T 3.64 Incorrect configuration of routers and switches

The configuration of active network components strongly depends on the purpose of the devices. In the following, some examples which could threaten the secure use of the devices are listed.

Operating system

Outdated or insecure versions of operating systems are often used on routers and switches. Relevant websites on the internet provide exploits to be downloaded in order to attack these devices for numerous versions of operating systems of different devices and manufacturers.

Password protection

Access to active network components is often protected insufficiently by passwords.

Administration accesses

Administration accesses are often freely accessible in practice. For example, no Access Control Lists (ACLs) have been established.

Remote access

Active network components normally offer a remote access option with the help of TELNET. When using TELNET, user name and password are transmitted in clear text.

Login banners

Login banners of active network components often provide information about the model and version number of the device.

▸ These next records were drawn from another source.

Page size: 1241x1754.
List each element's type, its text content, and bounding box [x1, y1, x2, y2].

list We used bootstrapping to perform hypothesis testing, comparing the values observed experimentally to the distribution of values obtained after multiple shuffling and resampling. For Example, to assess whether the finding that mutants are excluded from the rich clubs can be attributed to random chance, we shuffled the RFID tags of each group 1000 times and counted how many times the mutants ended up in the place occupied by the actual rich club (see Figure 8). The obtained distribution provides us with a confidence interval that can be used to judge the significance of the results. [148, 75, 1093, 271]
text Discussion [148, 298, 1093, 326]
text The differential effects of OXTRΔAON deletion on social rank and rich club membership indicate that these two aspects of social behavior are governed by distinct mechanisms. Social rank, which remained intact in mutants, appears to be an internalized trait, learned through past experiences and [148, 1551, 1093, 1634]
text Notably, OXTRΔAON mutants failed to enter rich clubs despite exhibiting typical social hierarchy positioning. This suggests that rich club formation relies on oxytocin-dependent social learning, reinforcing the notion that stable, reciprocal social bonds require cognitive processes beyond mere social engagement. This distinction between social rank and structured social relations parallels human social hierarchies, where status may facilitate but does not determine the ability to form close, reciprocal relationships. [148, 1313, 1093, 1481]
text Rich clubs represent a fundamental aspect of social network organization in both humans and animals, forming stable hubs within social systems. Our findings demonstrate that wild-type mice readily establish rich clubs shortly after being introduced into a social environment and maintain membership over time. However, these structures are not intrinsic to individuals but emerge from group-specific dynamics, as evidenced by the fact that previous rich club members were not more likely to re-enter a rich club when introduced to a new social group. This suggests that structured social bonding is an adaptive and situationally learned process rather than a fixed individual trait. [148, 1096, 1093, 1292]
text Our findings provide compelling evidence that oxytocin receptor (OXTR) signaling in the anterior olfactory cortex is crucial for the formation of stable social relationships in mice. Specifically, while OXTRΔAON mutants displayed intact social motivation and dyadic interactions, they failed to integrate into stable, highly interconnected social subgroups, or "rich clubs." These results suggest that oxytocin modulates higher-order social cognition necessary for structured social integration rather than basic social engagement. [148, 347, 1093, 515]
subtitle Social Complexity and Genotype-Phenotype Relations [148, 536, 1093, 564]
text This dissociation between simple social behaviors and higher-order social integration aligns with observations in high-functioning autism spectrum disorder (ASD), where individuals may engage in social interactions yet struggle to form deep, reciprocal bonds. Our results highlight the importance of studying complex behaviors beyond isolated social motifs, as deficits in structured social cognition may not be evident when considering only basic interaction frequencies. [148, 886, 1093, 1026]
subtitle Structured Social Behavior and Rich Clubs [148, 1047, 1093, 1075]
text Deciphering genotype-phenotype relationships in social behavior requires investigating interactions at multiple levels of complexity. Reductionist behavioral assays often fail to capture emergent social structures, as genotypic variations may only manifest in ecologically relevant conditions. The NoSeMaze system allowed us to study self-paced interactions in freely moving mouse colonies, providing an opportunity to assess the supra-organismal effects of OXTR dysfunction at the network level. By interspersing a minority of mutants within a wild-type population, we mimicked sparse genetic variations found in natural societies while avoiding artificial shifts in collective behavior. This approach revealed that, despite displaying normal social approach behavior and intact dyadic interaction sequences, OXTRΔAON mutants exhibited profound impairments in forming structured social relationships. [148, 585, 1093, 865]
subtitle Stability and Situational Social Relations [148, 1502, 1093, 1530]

Unnecessary network services

Frequently, routers and switches provide unnecessary network services that can be used by attackers to threaten the availability, integrity, or confidentiality of the components.

Interfaces

Unused interfaces on routers often are not disabled.

VLAN

Trunk ports may access all configured VLANs. This means that access to a trunk port will also allow access to all VLANs. Frequently, the trunking protocols on switches are not disabled on the end device ports. See also T 5.114 Misuse of spanning tree.

Routing protocols

Routing protocols without authentication procedures may threaten the confidentiality, availability, and integrity of complex networks.